Positive feedback and fruitful collaboration 

“Surprisingly positive,” says Miettinen when asked what kind of feedback employees have given. “Working with DNV Cyber has always been good, fruitful and easy. I believe that the positive feedback is largely thanks to the professional, meaningful and well-planned activities,” Miettinen continues. 

“Originally, the information security awareness program was maybe more based on individual topics, but now it has been refined into a comprehensive set of training tools,” says Tiina Kärkäinen, Senior Cyber Security Awareness Consultant at DNV Cyber. 

A big part of the program’s success is also the willingness of Kuopio Energy employees, including top management, to throw themselves into the action.
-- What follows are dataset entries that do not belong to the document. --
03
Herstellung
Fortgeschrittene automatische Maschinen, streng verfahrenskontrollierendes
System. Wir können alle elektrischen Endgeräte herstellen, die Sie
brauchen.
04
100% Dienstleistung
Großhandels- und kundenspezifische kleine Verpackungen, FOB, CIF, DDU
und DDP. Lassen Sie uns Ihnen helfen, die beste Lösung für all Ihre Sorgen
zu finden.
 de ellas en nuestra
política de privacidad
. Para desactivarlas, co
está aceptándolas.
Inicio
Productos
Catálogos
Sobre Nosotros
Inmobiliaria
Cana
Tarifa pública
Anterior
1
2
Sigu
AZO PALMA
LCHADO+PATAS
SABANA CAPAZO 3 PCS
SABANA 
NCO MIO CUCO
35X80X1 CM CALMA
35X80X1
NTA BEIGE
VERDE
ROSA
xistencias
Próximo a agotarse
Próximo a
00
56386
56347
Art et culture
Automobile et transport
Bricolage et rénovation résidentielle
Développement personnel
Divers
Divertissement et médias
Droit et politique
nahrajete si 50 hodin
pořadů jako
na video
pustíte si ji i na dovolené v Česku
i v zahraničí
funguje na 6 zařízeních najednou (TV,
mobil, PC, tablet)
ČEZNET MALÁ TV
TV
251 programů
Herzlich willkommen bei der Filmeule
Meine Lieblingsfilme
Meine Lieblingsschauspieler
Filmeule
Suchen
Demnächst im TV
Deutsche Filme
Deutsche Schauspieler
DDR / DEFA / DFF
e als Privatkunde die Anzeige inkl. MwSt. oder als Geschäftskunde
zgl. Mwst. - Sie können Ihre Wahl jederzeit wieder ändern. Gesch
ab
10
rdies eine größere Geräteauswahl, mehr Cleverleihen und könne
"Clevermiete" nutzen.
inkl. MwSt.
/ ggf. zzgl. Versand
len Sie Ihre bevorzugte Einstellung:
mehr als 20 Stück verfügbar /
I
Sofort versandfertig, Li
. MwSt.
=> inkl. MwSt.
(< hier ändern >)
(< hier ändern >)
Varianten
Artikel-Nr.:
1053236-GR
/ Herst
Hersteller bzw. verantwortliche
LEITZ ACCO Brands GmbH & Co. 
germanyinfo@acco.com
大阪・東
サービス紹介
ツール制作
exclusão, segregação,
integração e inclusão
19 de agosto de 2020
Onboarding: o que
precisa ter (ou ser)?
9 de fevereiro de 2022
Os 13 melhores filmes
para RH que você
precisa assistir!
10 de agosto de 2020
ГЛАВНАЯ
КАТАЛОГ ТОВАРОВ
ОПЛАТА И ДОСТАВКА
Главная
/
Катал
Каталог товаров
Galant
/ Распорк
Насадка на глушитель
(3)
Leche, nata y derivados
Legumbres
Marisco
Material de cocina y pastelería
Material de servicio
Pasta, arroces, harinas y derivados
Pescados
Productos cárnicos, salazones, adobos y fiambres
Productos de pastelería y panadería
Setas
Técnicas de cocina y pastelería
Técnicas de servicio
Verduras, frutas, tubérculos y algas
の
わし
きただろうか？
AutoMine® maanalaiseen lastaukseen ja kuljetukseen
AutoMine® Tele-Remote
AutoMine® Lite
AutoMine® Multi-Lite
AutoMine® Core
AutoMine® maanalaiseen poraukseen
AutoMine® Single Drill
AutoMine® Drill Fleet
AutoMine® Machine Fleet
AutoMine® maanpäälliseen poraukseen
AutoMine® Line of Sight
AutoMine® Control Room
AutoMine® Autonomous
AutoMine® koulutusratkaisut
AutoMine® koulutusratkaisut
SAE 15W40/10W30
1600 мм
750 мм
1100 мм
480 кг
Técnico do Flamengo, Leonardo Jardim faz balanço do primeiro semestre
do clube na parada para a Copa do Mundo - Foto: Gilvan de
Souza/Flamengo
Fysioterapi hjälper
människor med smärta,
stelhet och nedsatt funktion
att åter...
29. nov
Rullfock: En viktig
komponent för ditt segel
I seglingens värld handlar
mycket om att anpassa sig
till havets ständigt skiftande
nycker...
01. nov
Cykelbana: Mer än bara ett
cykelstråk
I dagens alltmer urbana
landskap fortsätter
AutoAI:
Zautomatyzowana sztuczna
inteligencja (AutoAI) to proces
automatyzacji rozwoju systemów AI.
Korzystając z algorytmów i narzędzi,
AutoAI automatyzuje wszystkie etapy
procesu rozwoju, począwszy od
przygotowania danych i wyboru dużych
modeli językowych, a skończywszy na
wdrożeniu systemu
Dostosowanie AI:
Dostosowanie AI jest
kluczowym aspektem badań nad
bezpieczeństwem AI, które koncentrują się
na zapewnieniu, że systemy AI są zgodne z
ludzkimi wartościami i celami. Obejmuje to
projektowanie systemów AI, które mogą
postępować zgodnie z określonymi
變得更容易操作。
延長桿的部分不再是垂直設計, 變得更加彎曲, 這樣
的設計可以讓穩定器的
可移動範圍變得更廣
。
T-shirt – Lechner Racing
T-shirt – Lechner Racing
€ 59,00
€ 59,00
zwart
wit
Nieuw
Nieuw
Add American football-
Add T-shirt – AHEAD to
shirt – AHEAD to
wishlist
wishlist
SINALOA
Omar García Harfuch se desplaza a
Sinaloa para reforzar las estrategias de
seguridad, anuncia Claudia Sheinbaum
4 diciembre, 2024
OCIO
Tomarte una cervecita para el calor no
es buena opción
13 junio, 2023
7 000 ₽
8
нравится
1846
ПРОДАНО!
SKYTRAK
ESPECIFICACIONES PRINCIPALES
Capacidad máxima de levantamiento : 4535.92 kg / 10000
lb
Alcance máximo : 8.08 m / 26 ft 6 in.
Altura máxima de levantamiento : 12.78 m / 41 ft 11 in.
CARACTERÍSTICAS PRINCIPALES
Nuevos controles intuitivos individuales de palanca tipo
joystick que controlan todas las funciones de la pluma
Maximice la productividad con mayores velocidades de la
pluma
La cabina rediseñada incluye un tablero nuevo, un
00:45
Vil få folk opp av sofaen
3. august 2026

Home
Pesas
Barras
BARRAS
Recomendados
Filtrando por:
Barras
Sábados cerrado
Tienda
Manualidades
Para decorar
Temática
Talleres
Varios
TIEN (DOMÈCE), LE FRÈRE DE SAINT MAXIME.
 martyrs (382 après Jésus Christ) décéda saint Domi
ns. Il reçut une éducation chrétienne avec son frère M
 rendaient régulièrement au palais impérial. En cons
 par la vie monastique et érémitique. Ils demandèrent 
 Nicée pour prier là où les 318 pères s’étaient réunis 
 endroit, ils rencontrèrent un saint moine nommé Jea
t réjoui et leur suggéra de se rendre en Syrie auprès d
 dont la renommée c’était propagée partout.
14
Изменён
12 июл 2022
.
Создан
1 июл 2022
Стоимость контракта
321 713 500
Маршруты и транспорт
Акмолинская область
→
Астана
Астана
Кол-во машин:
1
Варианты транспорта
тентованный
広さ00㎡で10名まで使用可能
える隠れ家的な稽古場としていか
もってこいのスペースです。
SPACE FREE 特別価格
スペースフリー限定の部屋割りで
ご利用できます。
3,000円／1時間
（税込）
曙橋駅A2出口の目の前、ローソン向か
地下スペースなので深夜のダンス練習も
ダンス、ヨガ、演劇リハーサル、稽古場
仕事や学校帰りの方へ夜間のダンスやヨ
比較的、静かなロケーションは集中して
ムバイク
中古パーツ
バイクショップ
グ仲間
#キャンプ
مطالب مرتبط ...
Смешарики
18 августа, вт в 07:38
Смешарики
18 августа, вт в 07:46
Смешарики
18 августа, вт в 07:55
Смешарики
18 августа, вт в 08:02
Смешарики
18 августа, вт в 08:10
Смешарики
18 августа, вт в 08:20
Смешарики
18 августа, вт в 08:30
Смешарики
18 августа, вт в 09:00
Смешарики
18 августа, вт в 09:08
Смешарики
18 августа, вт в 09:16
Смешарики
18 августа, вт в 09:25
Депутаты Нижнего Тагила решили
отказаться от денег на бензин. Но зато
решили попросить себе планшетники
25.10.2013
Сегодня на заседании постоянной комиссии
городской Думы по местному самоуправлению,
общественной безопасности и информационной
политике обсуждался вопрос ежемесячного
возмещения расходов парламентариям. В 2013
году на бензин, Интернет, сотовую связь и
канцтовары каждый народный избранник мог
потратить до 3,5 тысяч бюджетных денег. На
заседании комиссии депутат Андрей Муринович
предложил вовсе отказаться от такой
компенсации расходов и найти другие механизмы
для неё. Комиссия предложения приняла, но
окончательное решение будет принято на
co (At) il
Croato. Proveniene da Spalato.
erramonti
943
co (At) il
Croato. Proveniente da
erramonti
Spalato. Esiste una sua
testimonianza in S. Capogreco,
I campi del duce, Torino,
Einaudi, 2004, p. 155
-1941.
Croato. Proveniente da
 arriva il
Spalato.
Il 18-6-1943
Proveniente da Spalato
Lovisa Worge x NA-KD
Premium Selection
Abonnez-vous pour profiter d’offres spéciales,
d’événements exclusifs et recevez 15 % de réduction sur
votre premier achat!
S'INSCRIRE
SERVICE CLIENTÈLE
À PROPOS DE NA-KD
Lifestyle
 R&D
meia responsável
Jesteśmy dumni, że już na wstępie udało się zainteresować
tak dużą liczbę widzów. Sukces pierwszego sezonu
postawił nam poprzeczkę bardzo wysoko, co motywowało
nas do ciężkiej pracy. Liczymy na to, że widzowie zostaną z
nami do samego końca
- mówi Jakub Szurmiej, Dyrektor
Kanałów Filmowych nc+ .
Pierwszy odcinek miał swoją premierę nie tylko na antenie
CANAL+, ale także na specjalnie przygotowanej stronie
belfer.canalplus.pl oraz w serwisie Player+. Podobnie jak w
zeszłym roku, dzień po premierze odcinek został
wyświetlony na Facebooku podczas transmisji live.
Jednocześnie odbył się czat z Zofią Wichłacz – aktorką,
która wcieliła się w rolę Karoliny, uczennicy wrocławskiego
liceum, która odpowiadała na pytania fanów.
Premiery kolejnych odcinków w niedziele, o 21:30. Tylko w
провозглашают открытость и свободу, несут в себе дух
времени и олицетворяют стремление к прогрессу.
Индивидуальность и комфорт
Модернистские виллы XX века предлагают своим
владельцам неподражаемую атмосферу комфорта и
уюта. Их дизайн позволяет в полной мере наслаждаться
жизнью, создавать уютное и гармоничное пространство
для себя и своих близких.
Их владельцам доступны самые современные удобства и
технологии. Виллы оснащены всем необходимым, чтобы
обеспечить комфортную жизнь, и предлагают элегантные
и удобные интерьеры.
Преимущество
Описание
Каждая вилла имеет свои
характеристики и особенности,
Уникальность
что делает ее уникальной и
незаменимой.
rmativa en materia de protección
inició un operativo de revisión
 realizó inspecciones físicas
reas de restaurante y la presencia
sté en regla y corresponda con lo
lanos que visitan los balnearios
For DNV Cyber, listening to customers and considering their needs is essential before initiating activities. 

“It’s been a pleasure to collaborate long-term on developing Kuopio Energy’s security awareness – and most importantly, it’s rewarding to see how a strong and healthy information security culture is built through a long-standing program that puts people at the heart of it,” says Hanna Raitanen, Cyber Security Awareness Team Leader at DNV Cyber. 

Kuopio Energy plans to continue and possibly also expand the collaboration with DNV Cyber in the future. Good partners are something worth holding on to,” Miettinen concludes.